══ Provided data

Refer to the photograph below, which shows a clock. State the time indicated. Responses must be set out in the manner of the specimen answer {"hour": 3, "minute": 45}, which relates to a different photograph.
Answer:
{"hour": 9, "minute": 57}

════
══ Provided data

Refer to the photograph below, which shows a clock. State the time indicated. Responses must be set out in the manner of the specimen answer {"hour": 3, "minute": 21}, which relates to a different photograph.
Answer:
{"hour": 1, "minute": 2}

════
══ Provided data

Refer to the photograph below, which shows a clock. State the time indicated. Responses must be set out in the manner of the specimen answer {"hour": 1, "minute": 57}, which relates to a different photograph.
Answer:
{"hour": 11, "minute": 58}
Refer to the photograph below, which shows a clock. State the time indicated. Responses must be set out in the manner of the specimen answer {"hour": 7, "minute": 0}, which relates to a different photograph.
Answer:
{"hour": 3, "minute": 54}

════

• _Exercise directions_
Pick out every line in the items above that contains the string "minute", and copy each of those lines in full.

• _Reply_
Refer to the photograph below, which shows a clock. State the time indicated. Responses must be set out in the manner of the specimen answer {"hour": 3, "minute": 45}, which relates to a different photograph.
{"hour": 9, "minute": 57}
Refer to the photograph below, which shows a clock. State the time indicated. Responses must be set out in the manner of the specimen answer {"hour": 3, "minute": 21}, which relates to a different photograph.
{"hour": 1, "minute": 2}
Refer to the photograph below, which shows a clock. State the time indicated. Responses must be set out in the manner of the specimen answer {"hour": 1, "minute": 57}, which relates to a different photograph.
{"hour": 11, "minute": 58}
Refer to the photograph below, which shows a clock. State the time indicated. Responses must be set out in the manner of the specimen answer {"hour": 7, "minute": 0}, which relates to a different photograph.
{"hour": 3, "minute": 54}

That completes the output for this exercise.